He was right. From retail to banking to entertainment, software ate industry after industry, chewing up antiquated analog systems and spitting out sleek digital interfaces.

It was an economic and business-model revolution.

But that revolution has evolved, and where it stands today recalls another quote, this one from Jacques Mallet du Pan, a royalist during the French Revolution:

The Revolution devours its children.

Artificial intelligence is getting so capable – and so cheap – that it’s about to eat software itself. And this isn’t a distant “someday” risk. It’s already beginning.

Let’s go to Bloomberg from yesterday:

Growing worries that artificial intelligence tools could soon disrupt the world’s biggest software businesses are sparking a selloff across the sector.

A 30% plunge in Monday.com Ltd. shares grabbed investor attention in Europe on Tuesday, with some analysts saying the drop reflected concerns over the long-term competitive threat of AI as much as results that failed to meet higher investor expectations.

Such worries fueled big losses across the sector.

Wall Street isn’t just reacting to quarterly misses.

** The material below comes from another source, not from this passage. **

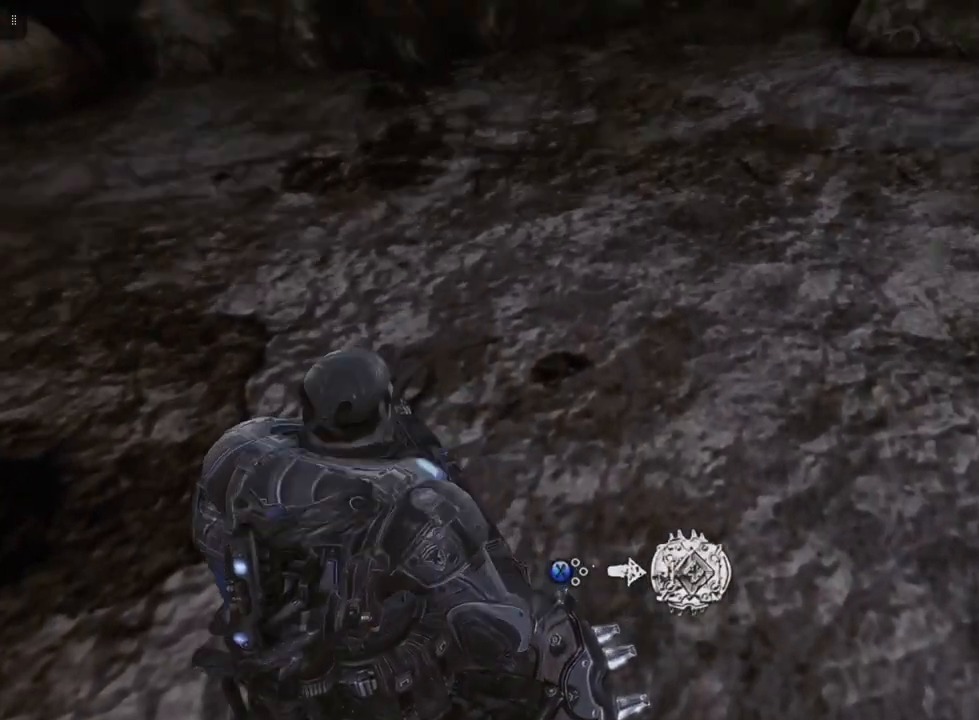
{"buttons": [], "left_stick": "center", "right_stick": "center", "events": []}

Investors are starting to price in the possibility that AI can replicate – or even replace – core software businesses, at near-zero marginal cost.

Let’s go to our technology expert Luke Lango in yesterday’s Innovation Investor Daily Notes:

Last week’s launch of ChatGPT-5 — alongside Grok 4 a few weeks prior — confirmed that foundational AI models are evolving at breakneck speed.

ChatGPT-5 can literally build a functional, custom language-learning app in minutes.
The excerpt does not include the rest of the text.